In the summer of 1913, he was invited by Mykola Bohuslavsky to Yekaterinodar in the Kuban to teach bandura. He was instrumental in establishing the modern bandura playing tradition amongst the Kuban Cossacks.

After completing his studies at Moscow University, he received a teaching position in 1917 in Sosnytsia, Chernihiv Oblast in Ukraine. There, he was chosen as a delegate at the All-Ukr. National Congress held in Kyiv in 1917.

In 1918, he moved to Kyiv where he organized the first professional Bandurist Capella known as the Kobzar Choir. The first concert of the group took place in the Bergone Theatre in Kyiv on November 3, 1918. The ensemble's last concert was a Taras Shevchenko concert in March 1919.

From 1918 to 1920, he served with the Ukrainian National Army.

==Emigration in Europe==
In 1921, he moved to Berlin where he continued his studies at the Berlin Conservatory. In Berlin, he published a number of articles about the Kobzari, which included materials about his interactions with them. This led to the publication of his first book on the Kobzari.

In 1923, he moved to Prague, which had become a major Ukrainian emigre centre. Here, he set up a school for the teaching of the bandura in Prague and Poděbrady in 1923 which had over 60 students. A workshop for the manufacturing of instruments was established which made over 100 instruments. In 1926, the first collection of works for the bandura was published in Prague.

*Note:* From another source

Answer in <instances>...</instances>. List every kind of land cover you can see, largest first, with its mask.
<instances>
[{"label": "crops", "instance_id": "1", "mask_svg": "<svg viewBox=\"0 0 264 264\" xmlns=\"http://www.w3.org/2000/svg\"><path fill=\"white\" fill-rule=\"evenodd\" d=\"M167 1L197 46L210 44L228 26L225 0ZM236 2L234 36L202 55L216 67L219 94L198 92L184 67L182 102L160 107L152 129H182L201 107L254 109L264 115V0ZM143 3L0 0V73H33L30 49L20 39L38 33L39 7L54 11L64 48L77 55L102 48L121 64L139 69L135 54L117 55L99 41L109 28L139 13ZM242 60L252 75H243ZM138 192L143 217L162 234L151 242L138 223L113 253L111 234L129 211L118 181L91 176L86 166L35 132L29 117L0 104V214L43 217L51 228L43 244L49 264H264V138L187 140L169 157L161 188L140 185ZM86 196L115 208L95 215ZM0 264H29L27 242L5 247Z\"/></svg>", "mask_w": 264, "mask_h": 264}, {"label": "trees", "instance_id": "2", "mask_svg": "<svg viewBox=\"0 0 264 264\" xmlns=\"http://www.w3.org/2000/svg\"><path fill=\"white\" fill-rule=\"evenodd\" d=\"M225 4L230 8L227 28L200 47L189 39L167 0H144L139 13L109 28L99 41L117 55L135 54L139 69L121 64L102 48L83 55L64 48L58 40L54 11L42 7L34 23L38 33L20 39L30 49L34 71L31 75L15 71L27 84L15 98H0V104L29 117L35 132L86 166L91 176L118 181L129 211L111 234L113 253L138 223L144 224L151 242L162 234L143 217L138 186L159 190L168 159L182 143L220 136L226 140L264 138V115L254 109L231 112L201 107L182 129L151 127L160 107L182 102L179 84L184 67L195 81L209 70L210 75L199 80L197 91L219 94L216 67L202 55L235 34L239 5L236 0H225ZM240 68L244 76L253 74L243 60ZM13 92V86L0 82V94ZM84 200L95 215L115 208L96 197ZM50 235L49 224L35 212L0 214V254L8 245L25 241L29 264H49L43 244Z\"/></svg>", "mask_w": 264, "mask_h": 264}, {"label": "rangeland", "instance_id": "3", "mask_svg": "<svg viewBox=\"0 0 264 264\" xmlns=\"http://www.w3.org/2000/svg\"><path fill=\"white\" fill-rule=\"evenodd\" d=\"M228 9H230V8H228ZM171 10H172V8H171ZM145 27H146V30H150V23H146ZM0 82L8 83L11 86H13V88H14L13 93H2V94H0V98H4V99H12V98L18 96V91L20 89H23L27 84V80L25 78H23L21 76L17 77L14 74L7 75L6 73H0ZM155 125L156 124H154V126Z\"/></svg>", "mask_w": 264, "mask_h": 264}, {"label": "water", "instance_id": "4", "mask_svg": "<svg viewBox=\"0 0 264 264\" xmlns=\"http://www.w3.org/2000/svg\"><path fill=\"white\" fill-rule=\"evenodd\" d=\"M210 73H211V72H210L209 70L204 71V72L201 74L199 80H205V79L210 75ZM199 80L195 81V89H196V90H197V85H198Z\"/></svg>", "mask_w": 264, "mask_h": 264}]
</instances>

On the basis of the many bandura students, Yemetz established a second Bandurist Capella in Prague and also a number of smaller bandura ensembles in the Ukrainian Gymnasium, the Ukrainian Free University, the Drahomanov Pedagogical Institute in Prague and the Forestry Institute in Podebrady.

Yemetz's highly publicized activities stimulated the re-establishment of the Kiev Bandurist Capella, the formation of the Poltava Bandurist Capella and the establishment of formal bandura classes in Kharkiv in 1926. The students of the Czech bandura schools established a culture of bandura playing in Western Ukraine and Poland when many students returned there after completing their studies.

Yemetz's brother-in-law Hryhory Kopan wrote to him inviting him back to Kiev to re-establish the Kiev Bandurist Capella in the early 1920s, however he declined to return.

In 1926, Yemetz continued touring Eastern Europe with solo recitals. In 1927, he first performed in France and Belgium. In early 1929 he toured Carpathian regions in Czechoslovakia and Romania, before returning to France and setting off for North America.

==North America==
In 1929, Yemetz toured North America for the first time to great success recording his first record there in 1932.

In 1934, Yemetz returned to France. He returned to North America in 1937 touring all the major cities of Canada and the United States. He married and in 1941 became an American citizen.

Yemetz settled in Hollywood and started work in 1945 on constructing a chromatic concert bandura. He developed a new repertoire for the instrument and toured the United States in 1946 with classical transcriptions played on the new chromatic concert bandura. This is the first time that works such as Beethoven's "Moonlight sonata" and Tchaikovsky's "Arabian dance" were performed on the bandura.

In 1952, he recorded an LP record, however it was not commercially released.

After 1956, he retired from performing and spent most of his time collecting materials and writing memoirs many of which remain unpublished. Much of his personal archives including music, photographs and concert programs were stored in a trunk he had left with a musicologist in Winnipeg. These were destroyed during the Great Winnipeg Flood.

He died in Hollywood on 4 January 1982.

==Publications==
He published over 40 articles on various aspects of the bandura.

==Sources==
- Kudrytsky, A. V. - Mystetsvo Ukrainy - Biohrafichnyj dovidnyk - Kyiv 1997
- Ukrainians in North America, USA
- Кіндзерявий-Пастухів, С. - Думки вголос – Кобзарський листок Рік 5 ч. 39, Січень 1978, (Про записи з грою В. Ємця)
- Литвин, М. – Струни золотії – “Веселка”, К.:1994 (117с.)
- Самчук, У. - Живі струни - Детройт, США, 1976 (468с.)